START RECORDS SUPPLIED

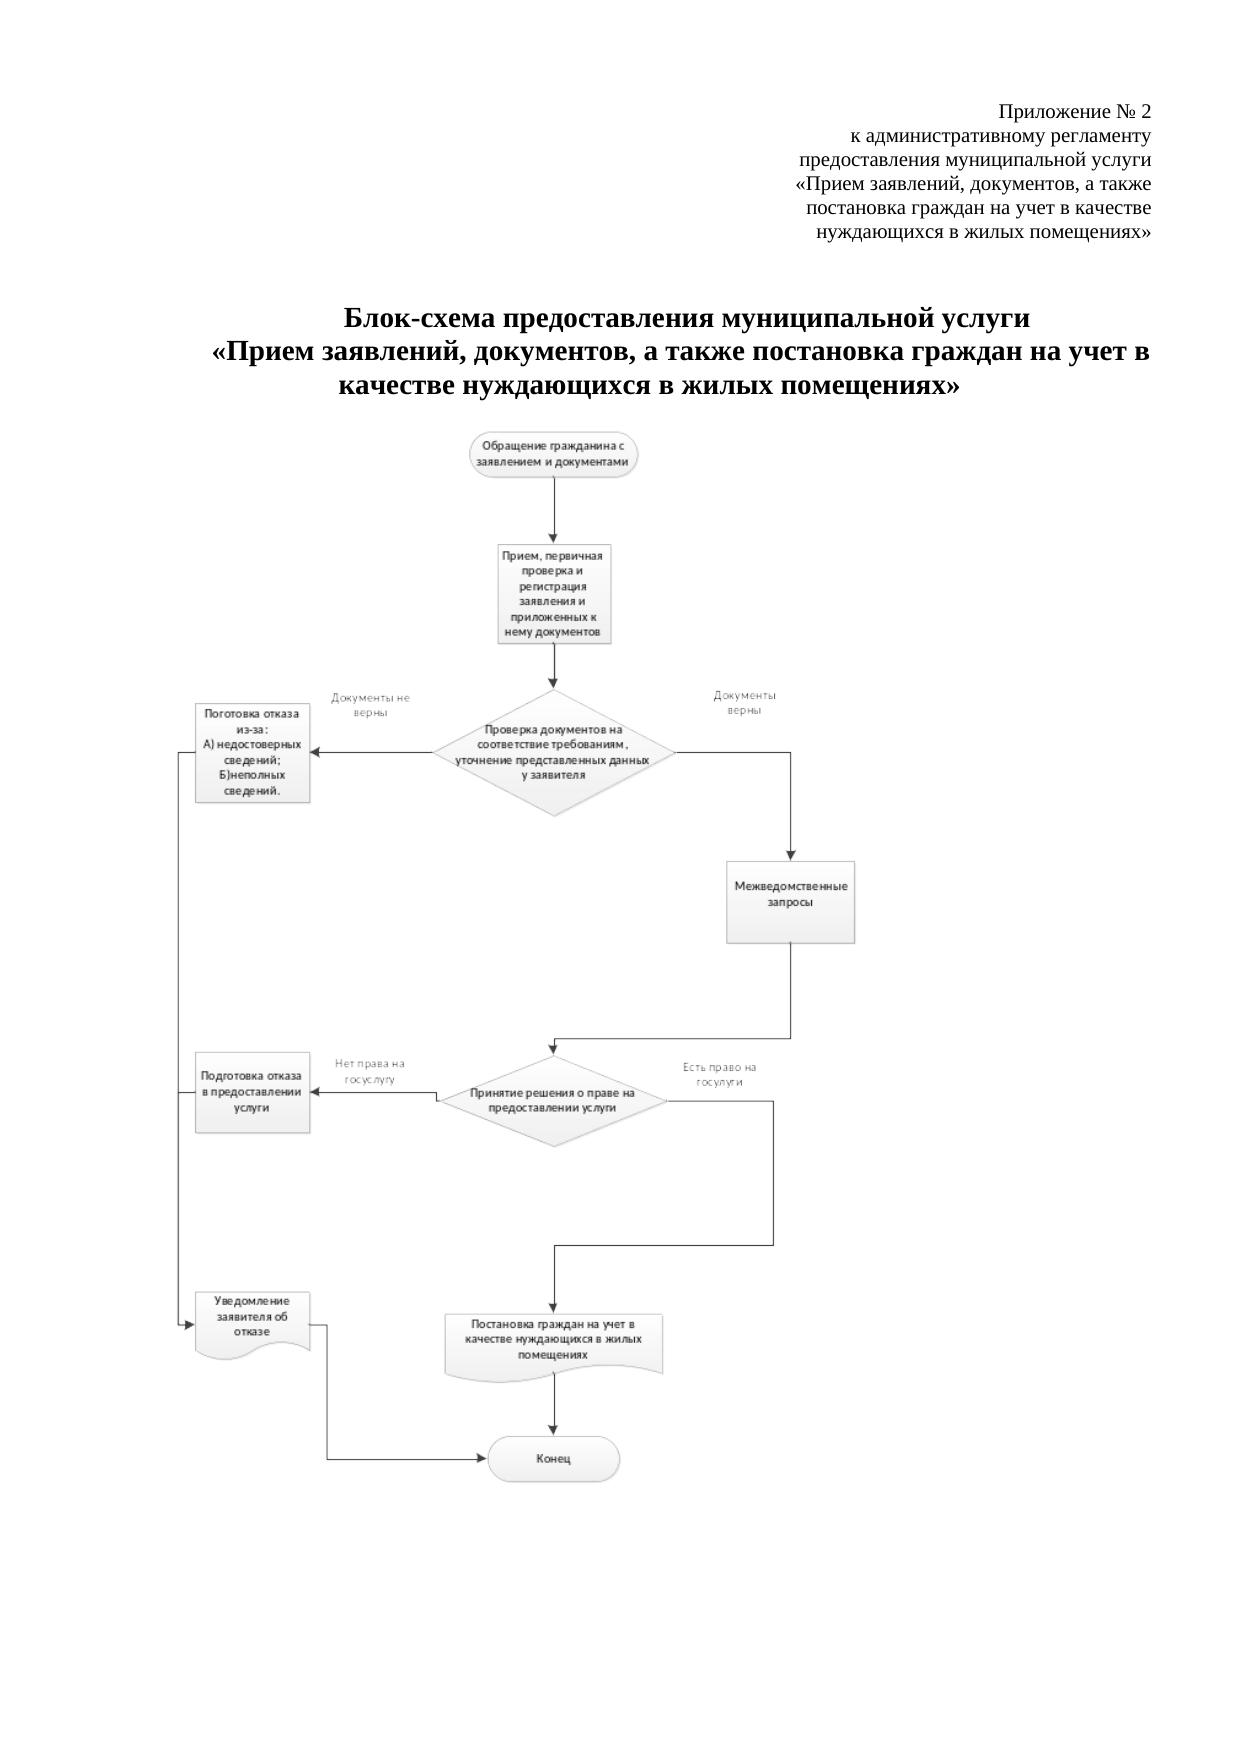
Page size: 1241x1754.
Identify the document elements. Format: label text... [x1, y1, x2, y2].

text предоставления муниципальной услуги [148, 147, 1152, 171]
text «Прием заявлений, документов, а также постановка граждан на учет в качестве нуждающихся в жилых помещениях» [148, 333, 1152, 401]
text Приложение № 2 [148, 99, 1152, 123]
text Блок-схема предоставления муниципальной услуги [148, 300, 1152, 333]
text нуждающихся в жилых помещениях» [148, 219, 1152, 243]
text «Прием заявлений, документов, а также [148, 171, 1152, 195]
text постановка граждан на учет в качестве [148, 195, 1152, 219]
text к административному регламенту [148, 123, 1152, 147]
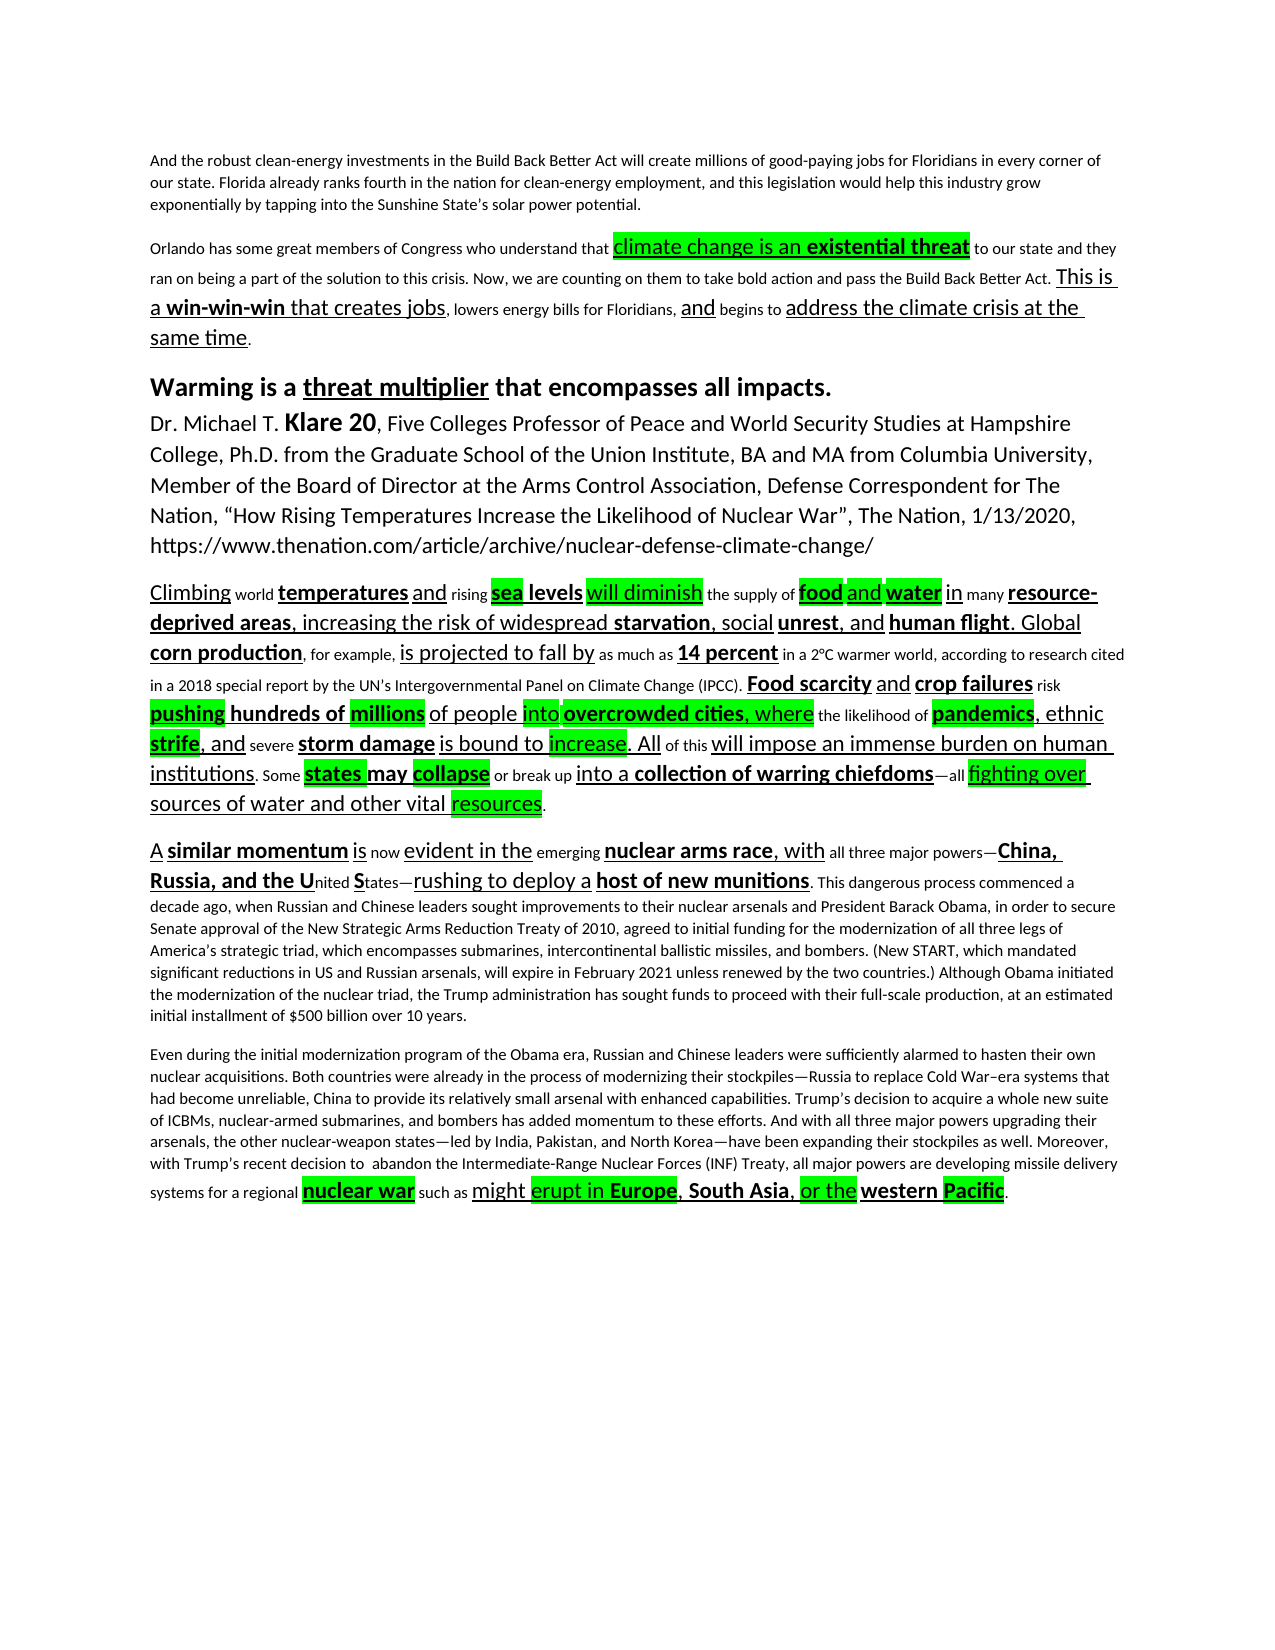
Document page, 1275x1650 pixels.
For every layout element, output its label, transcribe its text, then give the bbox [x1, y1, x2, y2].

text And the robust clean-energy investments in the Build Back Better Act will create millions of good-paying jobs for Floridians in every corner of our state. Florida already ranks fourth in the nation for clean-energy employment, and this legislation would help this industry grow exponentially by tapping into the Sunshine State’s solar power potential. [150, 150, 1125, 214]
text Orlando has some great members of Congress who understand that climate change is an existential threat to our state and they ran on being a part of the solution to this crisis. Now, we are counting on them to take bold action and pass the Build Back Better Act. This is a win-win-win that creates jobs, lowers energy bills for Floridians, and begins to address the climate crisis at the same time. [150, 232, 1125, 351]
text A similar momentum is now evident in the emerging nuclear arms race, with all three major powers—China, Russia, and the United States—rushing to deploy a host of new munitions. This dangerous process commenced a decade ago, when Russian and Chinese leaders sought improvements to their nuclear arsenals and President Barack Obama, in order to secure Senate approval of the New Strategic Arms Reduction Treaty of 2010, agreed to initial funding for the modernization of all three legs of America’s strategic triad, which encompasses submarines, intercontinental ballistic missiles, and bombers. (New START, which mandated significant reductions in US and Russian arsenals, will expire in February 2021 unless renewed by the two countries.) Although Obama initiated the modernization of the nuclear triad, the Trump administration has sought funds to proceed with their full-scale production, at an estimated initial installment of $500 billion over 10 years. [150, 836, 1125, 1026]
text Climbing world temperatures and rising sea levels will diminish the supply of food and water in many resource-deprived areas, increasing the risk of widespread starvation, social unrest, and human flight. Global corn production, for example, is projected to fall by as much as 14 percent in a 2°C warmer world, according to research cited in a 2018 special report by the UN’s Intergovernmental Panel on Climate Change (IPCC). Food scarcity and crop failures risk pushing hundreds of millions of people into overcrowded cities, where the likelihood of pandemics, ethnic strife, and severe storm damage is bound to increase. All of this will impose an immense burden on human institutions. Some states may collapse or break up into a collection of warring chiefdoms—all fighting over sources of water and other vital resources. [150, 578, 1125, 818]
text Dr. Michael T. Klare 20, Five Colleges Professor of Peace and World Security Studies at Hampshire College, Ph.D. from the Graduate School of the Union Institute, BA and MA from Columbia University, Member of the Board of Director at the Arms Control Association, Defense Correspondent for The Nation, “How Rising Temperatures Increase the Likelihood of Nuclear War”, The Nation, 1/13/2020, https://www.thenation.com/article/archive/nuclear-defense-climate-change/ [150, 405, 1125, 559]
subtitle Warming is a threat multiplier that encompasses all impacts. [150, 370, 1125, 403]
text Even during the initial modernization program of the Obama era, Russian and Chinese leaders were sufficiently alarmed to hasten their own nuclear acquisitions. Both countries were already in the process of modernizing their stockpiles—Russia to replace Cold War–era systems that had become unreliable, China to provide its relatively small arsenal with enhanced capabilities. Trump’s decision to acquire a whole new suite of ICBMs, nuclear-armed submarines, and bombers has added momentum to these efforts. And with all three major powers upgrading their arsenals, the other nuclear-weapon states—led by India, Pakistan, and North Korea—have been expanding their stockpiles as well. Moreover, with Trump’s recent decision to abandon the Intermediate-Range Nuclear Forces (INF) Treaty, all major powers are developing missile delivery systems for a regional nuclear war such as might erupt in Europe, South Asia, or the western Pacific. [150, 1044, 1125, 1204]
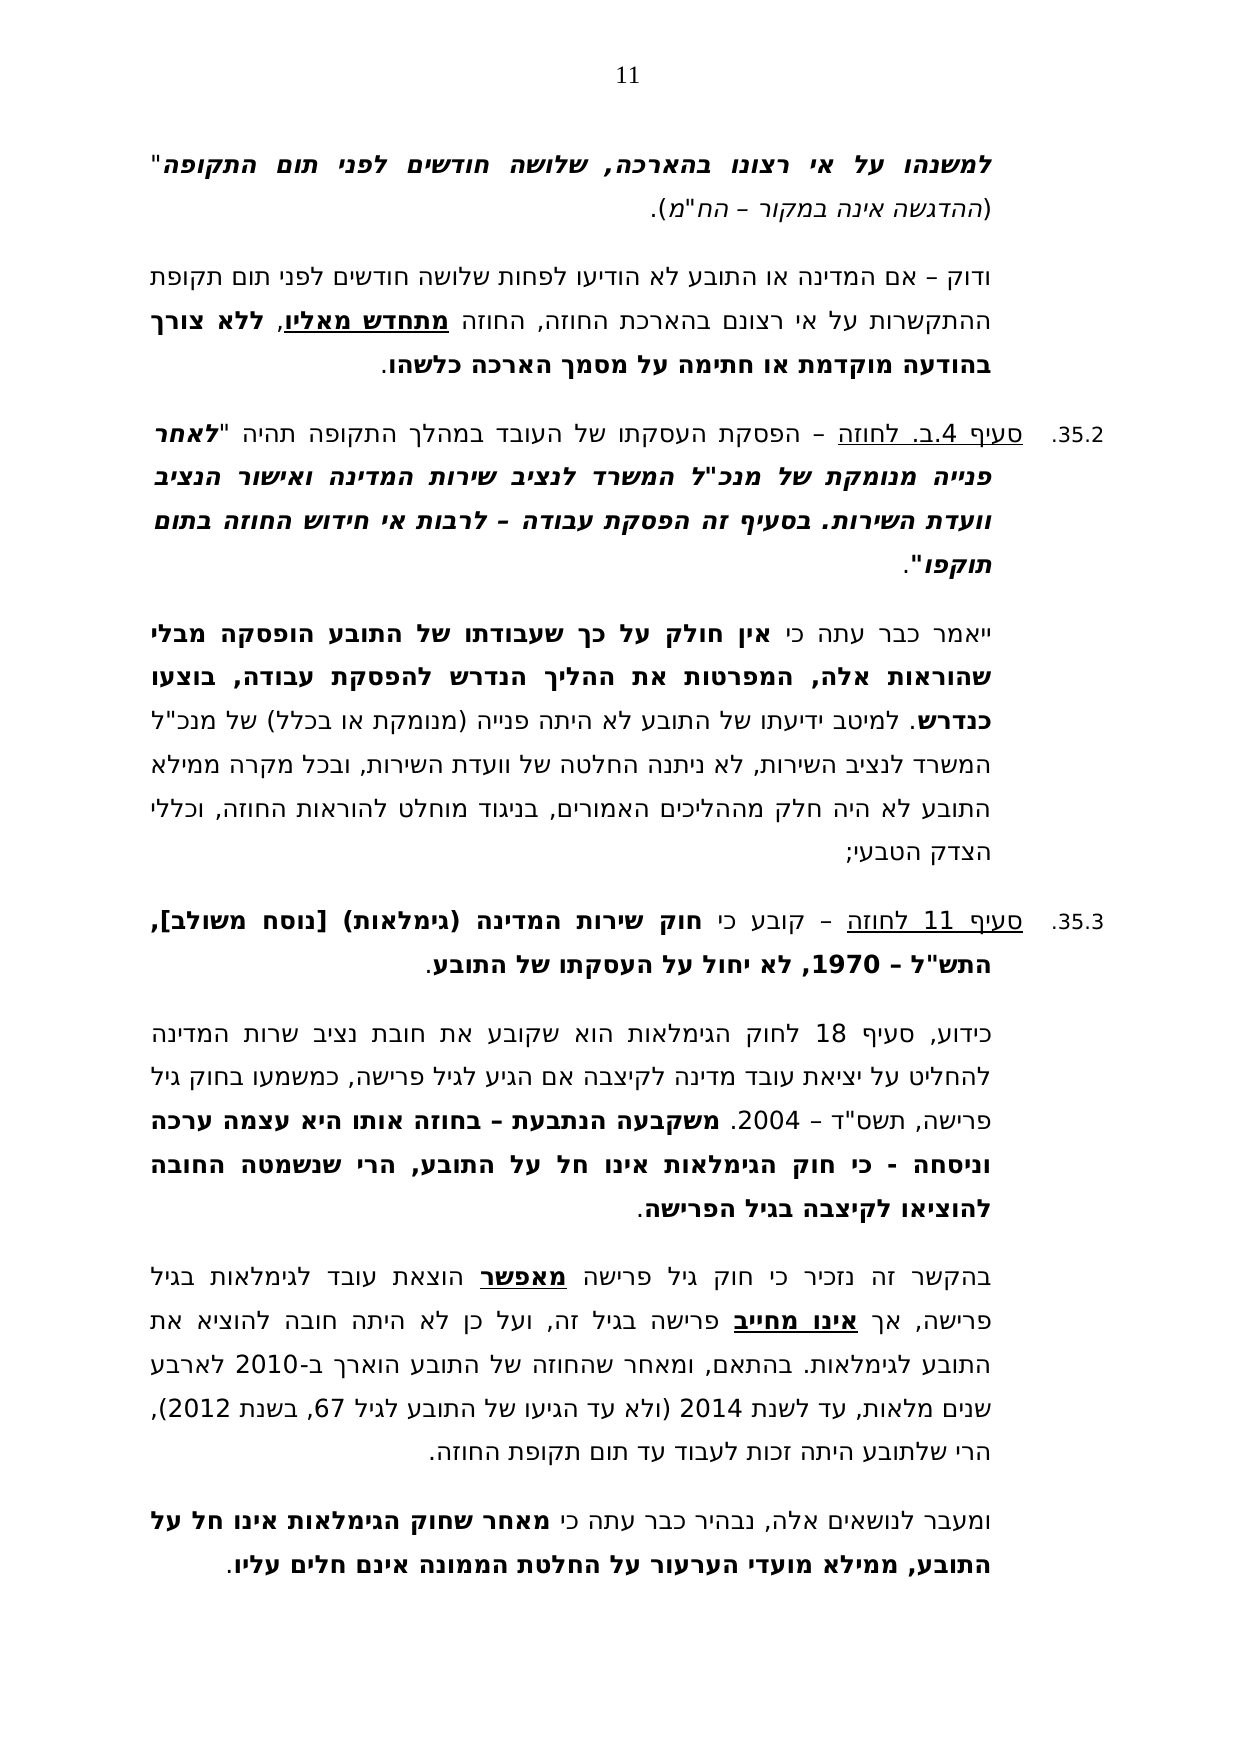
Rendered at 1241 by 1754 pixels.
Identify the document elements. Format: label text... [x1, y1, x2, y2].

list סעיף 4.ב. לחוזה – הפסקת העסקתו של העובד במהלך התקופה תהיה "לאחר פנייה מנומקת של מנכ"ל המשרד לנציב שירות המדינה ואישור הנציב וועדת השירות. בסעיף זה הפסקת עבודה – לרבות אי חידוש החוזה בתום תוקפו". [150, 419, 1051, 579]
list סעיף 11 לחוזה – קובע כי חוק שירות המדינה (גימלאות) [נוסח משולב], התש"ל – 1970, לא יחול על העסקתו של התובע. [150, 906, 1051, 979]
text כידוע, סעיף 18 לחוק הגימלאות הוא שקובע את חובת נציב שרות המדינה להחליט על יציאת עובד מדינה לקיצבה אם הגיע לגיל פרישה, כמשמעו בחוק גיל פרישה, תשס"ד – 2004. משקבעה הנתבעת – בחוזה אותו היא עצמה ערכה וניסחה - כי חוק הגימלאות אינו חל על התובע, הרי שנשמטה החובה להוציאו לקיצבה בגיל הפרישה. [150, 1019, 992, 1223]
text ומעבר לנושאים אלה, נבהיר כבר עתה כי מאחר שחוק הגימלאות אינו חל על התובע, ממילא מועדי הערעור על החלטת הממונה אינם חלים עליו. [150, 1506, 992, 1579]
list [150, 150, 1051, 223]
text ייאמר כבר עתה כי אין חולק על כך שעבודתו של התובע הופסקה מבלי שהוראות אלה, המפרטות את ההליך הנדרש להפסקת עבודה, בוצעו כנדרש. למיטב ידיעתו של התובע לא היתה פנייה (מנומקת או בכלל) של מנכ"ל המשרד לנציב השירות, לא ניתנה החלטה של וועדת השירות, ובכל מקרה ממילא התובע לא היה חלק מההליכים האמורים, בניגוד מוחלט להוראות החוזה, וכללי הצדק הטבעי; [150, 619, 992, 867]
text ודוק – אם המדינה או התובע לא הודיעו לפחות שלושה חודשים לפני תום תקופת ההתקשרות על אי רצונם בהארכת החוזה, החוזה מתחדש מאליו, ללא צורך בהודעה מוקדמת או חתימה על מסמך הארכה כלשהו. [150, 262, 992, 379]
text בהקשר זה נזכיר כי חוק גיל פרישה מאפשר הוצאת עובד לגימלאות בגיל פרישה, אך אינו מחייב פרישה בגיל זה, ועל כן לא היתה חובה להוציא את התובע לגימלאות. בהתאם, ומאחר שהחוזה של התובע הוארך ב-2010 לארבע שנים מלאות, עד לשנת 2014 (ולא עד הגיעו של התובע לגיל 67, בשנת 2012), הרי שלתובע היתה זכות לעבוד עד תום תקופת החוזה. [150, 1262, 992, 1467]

END RECORDS SUPPLIED

| WHAT NEEDS TO BE DONE |
Please quote nothing but the lines from the line with "list [150, 150, 1051, 223]" through the end of the data above, exactly as written, ends included.

| EXERCISE SOLUTION |
list [150, 150, 1051, 223]
text ייאמר כבר עתה כי אין חולק על כך שעבודתו של התובע הופסקה מבלי שהוראות אלה, המפרטות את ההליך הנדרש להפסקת עבודה, בוצעו כנדרש. למיטב ידיעתו של התובע לא היתה פנייה (מנומקת או בכלל) של מנכ"ל המשרד לנציב השירות, לא ניתנה החלטה של וועדת השירות, ובכל מקרה ממילא התובע לא היה חלק מההליכים האמורים, בניגוד מוחלט להוראות החוזה, וכללי הצדק הטבעי; [150, 619, 992, 867]
text ודוק – אם המדינה או התובע לא הודיעו לפחות שלושה חודשים לפני תום תקופת ההתקשרות על אי רצונם בהארכת החוזה, החוזה מתחדש מאליו, ללא צורך בהודעה מוקדמת או חתימה על מסמך הארכה כלשהו. [150, 262, 992, 379]
text בהקשר זה נזכיר כי חוק גיל פרישה מאפשר הוצאת עובד לגימלאות בגיל פרישה, אך אינו מחייב פרישה בגיל זה, ועל כן לא היתה חובה להוציא את התובע לגימלאות. בהתאם, ומאחר שהחוזה של התובע הוארך ב-2010 לארבע שנים מלאות, עד לשנת 2014 (ולא עד הגיעו של התובע לגיל 67, בשנת 2012), הרי שלתובע היתה זכות לעבוד עד תום תקופת החוזה. [150, 1262, 992, 1467]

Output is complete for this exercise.